5. Marathon runners shouldn’t use logging miles as an excuse to overeat or eat anything in sight! It can be common for a runner to gain weight or maintain weight during training. Try to focus on easily digestible, fiber-rich foods (like leafy greens and veggies), lean protein and healthy fats (like avocados). Eat when you’re hungry, not because you think you need to.
6. Hydrate the evening before a long run and two hours before a run; three liters per day is a good benchmark; adding more depending on length of runs and training conditions.
7. What to eat before a long run? Something carb rich, with a bit of sugar. My favorite recommendation is a slice of flourless bread (Eziekiel 365) toasted with a layer of almond butter and ½ smashed banana or handful of raspberries or blueberries. This is personal and depends on how good the runner feels after eating. Try out multiple variations (previously mentioned, smoothie, etc)… to find what feels good.
8. What to eat pre-race on race? Same as above, but a few hours before the race.
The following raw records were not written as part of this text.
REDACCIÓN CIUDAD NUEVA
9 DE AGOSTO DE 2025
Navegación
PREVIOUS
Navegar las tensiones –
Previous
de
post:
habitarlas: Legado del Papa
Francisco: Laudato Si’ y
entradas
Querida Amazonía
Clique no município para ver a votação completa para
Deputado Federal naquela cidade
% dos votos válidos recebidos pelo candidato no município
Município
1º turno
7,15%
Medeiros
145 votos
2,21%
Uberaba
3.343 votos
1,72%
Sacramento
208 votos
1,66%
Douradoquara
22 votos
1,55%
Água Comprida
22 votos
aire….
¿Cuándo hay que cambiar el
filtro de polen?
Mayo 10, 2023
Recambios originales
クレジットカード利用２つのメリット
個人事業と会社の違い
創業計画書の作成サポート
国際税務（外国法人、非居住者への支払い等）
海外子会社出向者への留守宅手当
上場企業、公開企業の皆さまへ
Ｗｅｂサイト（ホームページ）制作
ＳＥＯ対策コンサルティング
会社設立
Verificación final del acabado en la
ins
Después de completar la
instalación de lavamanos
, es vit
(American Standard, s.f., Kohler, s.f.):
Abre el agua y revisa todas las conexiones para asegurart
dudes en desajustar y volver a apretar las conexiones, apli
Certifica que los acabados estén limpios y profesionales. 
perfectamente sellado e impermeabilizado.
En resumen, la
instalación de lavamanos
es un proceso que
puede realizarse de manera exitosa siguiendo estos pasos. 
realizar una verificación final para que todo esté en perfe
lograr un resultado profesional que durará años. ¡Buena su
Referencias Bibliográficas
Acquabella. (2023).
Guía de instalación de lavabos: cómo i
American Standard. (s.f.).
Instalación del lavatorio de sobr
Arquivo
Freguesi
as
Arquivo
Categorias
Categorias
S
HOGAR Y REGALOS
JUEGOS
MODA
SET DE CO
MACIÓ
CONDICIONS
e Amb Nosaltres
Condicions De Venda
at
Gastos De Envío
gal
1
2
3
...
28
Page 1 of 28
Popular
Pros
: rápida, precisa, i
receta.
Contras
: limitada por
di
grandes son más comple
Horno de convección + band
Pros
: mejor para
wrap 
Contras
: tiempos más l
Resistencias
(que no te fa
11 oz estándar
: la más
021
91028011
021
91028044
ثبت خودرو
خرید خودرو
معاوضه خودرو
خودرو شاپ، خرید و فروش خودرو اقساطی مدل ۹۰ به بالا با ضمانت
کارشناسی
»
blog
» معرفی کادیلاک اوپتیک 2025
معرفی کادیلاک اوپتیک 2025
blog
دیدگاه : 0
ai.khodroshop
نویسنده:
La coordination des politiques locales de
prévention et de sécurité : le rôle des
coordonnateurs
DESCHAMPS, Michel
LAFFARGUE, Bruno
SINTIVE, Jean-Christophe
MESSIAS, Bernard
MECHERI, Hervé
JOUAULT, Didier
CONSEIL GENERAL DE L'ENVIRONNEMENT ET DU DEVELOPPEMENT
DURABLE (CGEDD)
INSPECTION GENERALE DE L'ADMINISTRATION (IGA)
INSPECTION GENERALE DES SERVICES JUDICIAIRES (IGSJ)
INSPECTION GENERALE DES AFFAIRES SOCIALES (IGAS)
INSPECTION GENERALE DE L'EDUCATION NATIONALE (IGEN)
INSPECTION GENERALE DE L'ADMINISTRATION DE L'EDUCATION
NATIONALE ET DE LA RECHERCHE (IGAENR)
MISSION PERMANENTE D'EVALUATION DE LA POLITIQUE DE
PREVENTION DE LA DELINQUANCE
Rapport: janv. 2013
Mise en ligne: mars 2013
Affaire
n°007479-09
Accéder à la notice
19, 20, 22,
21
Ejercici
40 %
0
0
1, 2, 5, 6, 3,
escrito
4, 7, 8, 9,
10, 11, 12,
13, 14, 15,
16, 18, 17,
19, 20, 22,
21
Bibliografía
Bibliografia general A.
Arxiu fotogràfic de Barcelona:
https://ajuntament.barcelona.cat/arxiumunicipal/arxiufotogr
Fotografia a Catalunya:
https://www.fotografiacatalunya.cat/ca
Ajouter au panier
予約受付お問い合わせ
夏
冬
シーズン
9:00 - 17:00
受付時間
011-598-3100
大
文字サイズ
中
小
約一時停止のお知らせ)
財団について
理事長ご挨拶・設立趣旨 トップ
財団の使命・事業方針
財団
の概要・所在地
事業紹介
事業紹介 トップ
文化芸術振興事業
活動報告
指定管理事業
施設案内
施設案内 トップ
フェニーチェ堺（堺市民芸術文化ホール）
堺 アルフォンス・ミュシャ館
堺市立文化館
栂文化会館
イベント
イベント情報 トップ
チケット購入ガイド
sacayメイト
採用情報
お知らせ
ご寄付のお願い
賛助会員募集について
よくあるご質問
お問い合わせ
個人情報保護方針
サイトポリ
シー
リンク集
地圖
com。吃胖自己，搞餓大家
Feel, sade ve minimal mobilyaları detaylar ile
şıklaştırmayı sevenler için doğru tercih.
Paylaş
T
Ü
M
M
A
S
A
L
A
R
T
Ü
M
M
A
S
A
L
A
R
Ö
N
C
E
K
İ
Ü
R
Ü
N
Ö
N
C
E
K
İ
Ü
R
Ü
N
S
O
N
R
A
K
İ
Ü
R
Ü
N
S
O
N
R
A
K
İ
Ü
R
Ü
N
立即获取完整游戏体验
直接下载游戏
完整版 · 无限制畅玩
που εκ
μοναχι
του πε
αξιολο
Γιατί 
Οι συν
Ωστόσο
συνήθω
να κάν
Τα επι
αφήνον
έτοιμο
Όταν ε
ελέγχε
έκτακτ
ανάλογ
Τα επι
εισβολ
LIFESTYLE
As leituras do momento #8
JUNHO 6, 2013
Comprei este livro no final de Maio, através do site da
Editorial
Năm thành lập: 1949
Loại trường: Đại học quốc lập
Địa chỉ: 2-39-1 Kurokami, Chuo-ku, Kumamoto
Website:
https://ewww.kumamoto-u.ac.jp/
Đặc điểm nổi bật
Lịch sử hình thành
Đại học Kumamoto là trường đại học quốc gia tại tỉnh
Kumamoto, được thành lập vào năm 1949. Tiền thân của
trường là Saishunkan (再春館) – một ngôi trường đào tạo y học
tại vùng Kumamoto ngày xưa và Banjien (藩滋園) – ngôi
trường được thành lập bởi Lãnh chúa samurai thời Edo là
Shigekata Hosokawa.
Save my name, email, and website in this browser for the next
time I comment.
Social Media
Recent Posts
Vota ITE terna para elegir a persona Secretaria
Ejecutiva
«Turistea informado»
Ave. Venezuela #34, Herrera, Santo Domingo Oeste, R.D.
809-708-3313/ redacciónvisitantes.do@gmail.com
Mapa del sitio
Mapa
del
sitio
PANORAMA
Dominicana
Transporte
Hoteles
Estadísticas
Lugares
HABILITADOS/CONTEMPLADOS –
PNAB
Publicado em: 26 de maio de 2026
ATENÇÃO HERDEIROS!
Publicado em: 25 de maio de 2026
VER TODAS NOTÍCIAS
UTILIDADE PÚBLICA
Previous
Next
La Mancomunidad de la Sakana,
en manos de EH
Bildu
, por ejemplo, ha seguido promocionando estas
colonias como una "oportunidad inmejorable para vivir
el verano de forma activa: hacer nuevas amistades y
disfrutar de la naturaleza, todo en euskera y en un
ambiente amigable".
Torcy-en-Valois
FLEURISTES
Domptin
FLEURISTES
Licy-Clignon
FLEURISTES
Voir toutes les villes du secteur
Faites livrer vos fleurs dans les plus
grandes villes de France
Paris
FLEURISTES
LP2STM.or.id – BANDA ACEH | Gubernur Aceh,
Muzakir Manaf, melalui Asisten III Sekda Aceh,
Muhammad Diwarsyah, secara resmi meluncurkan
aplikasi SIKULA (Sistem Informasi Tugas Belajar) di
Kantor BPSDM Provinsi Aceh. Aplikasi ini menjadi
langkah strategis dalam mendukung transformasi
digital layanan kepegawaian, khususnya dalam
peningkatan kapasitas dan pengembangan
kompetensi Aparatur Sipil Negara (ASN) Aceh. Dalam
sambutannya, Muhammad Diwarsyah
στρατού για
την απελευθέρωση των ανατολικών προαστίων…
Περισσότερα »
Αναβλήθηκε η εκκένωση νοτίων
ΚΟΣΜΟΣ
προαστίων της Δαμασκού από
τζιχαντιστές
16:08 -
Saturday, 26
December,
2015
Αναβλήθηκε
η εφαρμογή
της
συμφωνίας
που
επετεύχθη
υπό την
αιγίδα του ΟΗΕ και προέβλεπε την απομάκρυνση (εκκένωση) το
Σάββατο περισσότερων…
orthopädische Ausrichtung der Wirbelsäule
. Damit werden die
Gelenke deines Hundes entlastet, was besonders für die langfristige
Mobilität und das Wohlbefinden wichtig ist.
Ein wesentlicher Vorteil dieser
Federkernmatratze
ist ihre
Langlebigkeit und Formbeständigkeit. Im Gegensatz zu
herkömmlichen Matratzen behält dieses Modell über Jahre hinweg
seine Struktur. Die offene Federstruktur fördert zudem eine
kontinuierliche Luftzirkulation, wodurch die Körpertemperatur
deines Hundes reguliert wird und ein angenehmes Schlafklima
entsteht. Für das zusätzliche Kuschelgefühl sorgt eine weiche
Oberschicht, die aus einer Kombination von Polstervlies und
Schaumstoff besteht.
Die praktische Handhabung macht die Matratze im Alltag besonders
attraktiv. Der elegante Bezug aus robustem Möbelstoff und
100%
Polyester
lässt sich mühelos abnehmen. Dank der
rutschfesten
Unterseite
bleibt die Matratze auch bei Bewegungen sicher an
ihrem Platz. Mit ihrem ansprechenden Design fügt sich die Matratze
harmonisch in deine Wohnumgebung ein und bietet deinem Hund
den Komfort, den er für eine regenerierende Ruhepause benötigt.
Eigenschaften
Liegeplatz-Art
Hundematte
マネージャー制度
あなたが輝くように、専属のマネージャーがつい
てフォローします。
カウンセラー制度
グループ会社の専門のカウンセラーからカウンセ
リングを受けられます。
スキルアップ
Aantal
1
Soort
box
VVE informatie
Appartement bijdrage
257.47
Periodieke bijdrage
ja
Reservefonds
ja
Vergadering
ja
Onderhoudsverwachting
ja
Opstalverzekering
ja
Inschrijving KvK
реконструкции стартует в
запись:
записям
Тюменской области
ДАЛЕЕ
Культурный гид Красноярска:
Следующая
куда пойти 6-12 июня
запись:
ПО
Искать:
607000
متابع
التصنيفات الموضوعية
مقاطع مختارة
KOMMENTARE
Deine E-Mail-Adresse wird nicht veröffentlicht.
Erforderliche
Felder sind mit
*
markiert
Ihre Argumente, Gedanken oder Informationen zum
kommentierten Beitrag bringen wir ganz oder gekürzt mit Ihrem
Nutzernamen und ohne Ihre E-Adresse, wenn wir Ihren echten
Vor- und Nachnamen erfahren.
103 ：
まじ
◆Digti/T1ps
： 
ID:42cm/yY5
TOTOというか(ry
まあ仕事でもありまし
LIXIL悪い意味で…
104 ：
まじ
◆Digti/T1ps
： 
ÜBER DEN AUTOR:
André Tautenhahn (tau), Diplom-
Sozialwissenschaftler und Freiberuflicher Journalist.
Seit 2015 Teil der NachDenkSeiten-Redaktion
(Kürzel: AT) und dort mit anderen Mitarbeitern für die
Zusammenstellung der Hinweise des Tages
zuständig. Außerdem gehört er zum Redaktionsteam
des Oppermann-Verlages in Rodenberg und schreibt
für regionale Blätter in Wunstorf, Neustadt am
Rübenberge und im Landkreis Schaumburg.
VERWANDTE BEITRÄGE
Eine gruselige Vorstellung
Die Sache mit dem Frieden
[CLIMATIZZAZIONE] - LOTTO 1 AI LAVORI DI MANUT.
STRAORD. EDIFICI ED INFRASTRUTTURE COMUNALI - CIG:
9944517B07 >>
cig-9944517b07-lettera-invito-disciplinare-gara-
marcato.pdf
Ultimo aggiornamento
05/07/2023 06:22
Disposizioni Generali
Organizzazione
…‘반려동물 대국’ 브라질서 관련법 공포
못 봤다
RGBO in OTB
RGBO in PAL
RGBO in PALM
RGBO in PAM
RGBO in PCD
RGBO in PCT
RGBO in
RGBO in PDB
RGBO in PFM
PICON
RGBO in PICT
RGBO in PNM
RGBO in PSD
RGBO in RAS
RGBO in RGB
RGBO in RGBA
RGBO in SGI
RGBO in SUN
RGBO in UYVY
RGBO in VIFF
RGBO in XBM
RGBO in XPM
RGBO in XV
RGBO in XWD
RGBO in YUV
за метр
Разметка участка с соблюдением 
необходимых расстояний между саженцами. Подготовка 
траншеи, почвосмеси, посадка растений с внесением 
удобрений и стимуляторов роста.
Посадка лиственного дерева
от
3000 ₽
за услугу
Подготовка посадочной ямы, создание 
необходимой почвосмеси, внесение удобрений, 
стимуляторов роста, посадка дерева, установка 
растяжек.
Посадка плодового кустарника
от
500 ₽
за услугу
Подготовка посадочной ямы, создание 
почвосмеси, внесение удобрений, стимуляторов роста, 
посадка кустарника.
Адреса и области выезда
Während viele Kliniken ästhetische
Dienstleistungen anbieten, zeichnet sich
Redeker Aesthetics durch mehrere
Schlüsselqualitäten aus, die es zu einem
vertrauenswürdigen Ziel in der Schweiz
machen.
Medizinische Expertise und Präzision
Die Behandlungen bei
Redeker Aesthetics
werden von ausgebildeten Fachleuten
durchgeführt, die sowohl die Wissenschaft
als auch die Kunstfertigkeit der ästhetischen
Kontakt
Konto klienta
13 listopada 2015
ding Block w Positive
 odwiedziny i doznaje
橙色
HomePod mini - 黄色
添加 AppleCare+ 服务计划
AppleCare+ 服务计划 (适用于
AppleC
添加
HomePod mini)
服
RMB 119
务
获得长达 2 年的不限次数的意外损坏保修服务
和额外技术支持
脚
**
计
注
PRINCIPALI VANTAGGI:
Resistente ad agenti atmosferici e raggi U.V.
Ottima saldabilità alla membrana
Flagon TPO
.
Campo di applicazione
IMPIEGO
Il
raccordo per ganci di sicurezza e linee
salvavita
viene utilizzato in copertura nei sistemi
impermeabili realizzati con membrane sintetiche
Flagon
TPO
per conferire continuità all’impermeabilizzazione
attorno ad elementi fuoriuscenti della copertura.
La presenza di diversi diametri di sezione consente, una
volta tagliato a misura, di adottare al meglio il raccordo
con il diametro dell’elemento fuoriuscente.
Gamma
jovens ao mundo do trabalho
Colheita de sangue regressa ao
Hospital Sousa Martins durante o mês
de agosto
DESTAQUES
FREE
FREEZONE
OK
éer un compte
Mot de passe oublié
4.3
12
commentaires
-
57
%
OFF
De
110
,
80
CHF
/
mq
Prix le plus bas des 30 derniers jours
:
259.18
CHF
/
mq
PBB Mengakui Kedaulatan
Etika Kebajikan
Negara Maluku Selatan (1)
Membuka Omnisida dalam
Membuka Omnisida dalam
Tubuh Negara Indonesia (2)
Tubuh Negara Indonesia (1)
9. What about after a run? This is when protein can be added in higher amounts: lean meat on a salad, eggs, vegan supplement in a smoothie.
10. What about traveling? As simple as possible: keep sauces and heavy foods to a minimum. Being prepared and taking small snacks along can really reduce the temptation to grab processed food. Unsalted nuts, fruit, Lara bars (good pre-run, a good amount of carbs and natural sugar from dates) and avocado are easy foods to transport.
11. As for dairy? Avoid it. This can be difficult to digest for most.
12. An ol’ beer tastes SO good after a long run and will metabolize quickly. This is the time to drink those carbs!